DATA TO PROCESS:
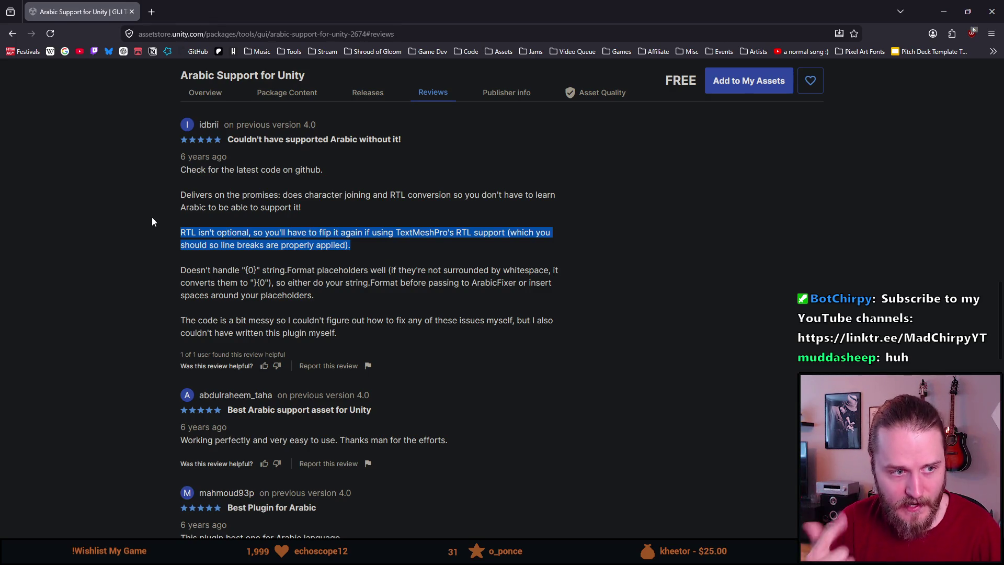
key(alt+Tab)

---

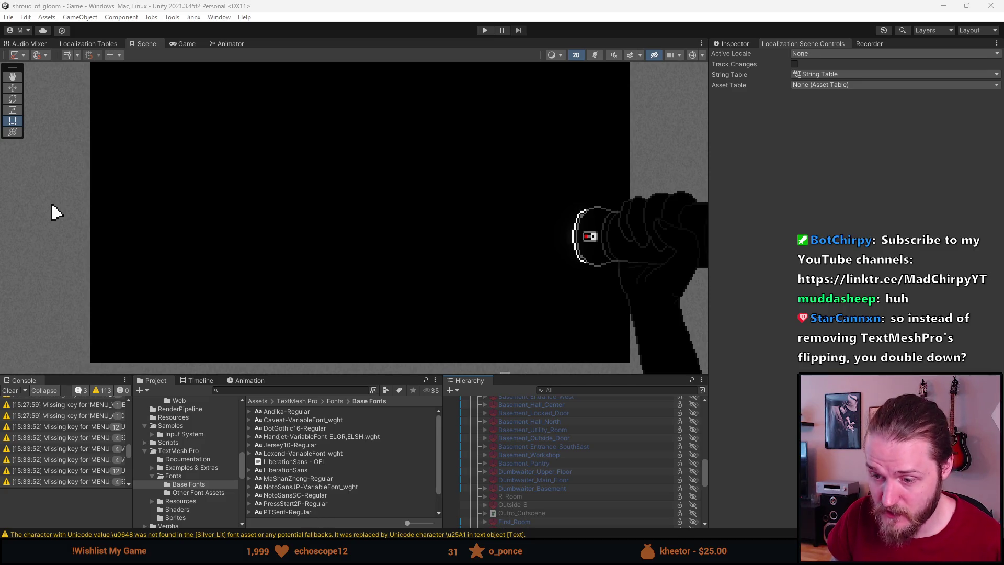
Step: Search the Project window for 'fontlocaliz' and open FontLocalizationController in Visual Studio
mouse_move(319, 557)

PROBLEM REQUIREMENTS: Begin at the line that has "Step: Search the" in the entries above; stop after the line that has "mouse_move(319, 557)". Transcribe exactly those lines and no others.

TASK OUTPUT:
Step: Search the Project window for 'fontlocaliz' and open FontLocalizationController in Visual Studio
mouse_move(319, 557)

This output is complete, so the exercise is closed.